Ah… Spring! The snow has finally melted and we are welcomed into a colorful new season. This time of year is energizing—It may be the morning dew, the crisp air, or the budding trees. Maybe it’s the glimpse of sunshine and warmer weather. As the daffodils are in bloom and new growth sprouts, we won’t be the only ones with a renewed sense of being.
This season is notorious for animals beginning to seek out new food sources after the scarcity of such throughout winter. Furry creatures like squirrels, opossums, rabbits, and deer will start to forage come Spring, dramatically increasing the wildlife activity after their long winter’s rest. Deer are in their pre-fawning period and are scattering to find their own territories, which brings them to the edges of the woodlands. According to the Federal Highway Administration, nearly two million of our furry friends will cross the road only to meet an early demise.
At NTB, we are no stranger to the animals of the Upper Midwest region where we operate. That is why it is important for all drivers to be knowledgeable about their environment so we can haul safely.

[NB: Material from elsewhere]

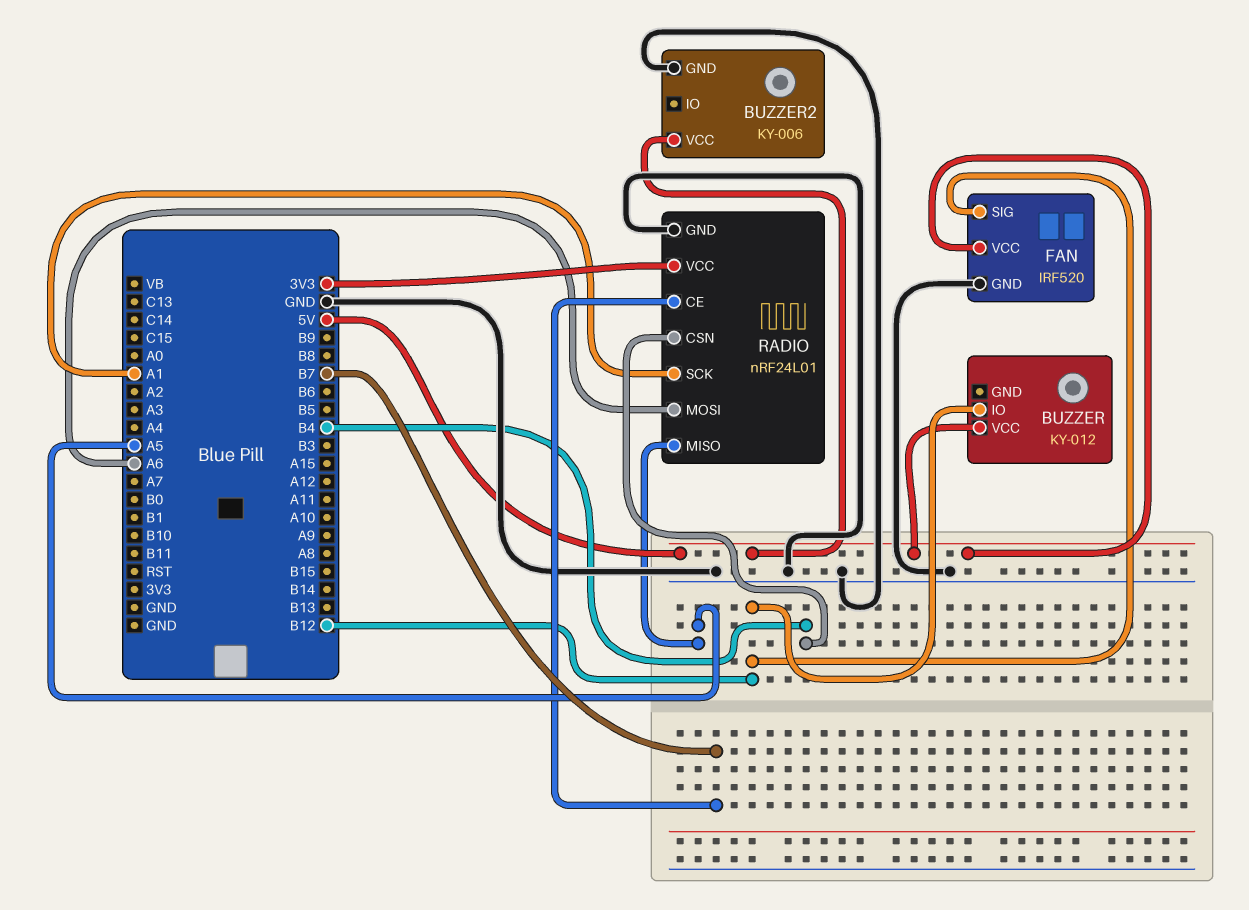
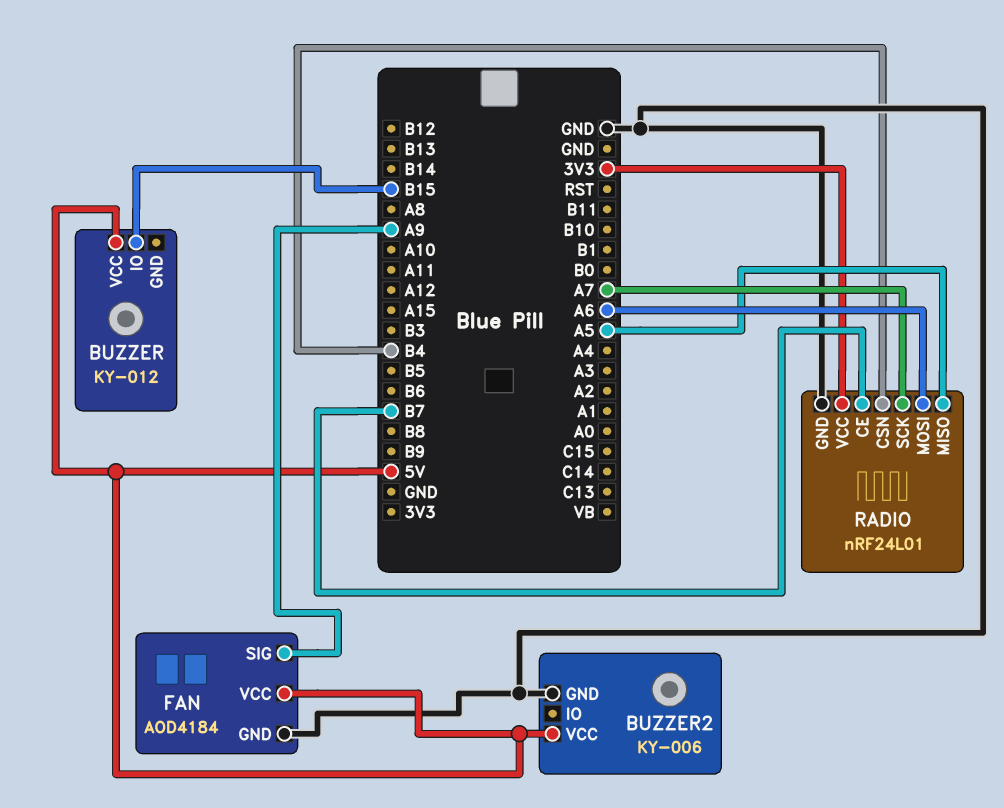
BUZZER pin IO: B12 -> B15
FAN: IRF520 -> AOD4184
FAN pin SIG: B12 -> A9
RADIO pin SCK: A1 -> A7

Danger on the Road, Stay Prepared
Roads and highways are critical for the transport of freight to every corner of the United States, but the heavily trafficked thoroughfares inevitably cut through animal habitats. When animals, large and small, make their way across our roadways, it’s possible for accidents to occur. This can be particularly dangerous if you are not prepared or are unfamiliar with the region you are traveling. We have compiled a list of do’s and don'ts when it comes to animals and the road:
DO be aware of when animals are most active. The Wildlife Collision Prevention Program states that wildlife is most active when the skies are beginning to transition through dawn and dusk. These are the times when wild animals are leaving or returning to their dens and when traffic volumes are high. Be extra cautious while on the road and let off the accelerator when you spot wildlife, as you never know when they might dart into traffic.
DON’T swerve to avoid hitting an animal. As much as you want to save a cute little critter, swerving can cause a much bigger accident. Even for deer and other large animals, the safest approach is to remain in your lane and apply brakes as needed.
DO pay extra attention to your surroundings. Note if you are driving through two-lane roads with low traffic that border wooded territories, rivers, or streams. This is where animals thrive and convene and it’s important to be alert in these areas.
DON’T toss that apple core out the window. Many drivers do not realize that food thrown from the vehicle will attract those cute critters to the road. Be sure to dispose of waste properly to do your part for other drivers out there.
DO make sure to be mindful of weather and road conditions. As always, maintain distance from other vehicles to leave more stopping distance in anticipation of wet and slippery roads and foggy conditions.
The Federal Highway Administration conducted a study and found that wildlife fencing that lines highways has reduced collisions by 87% over the last 20 years. The FHA has also implemented more prevention methods such as wildlife crossing structures, animal detection systems, and public education programs devoted to bringing attention to these issues.
In the meantime, If you get a whiff of that stinky, skunky smell, know that other wildlife could also be near and where there is one, there may be more. Remember—stay on top of your driving game and watch out for wild game!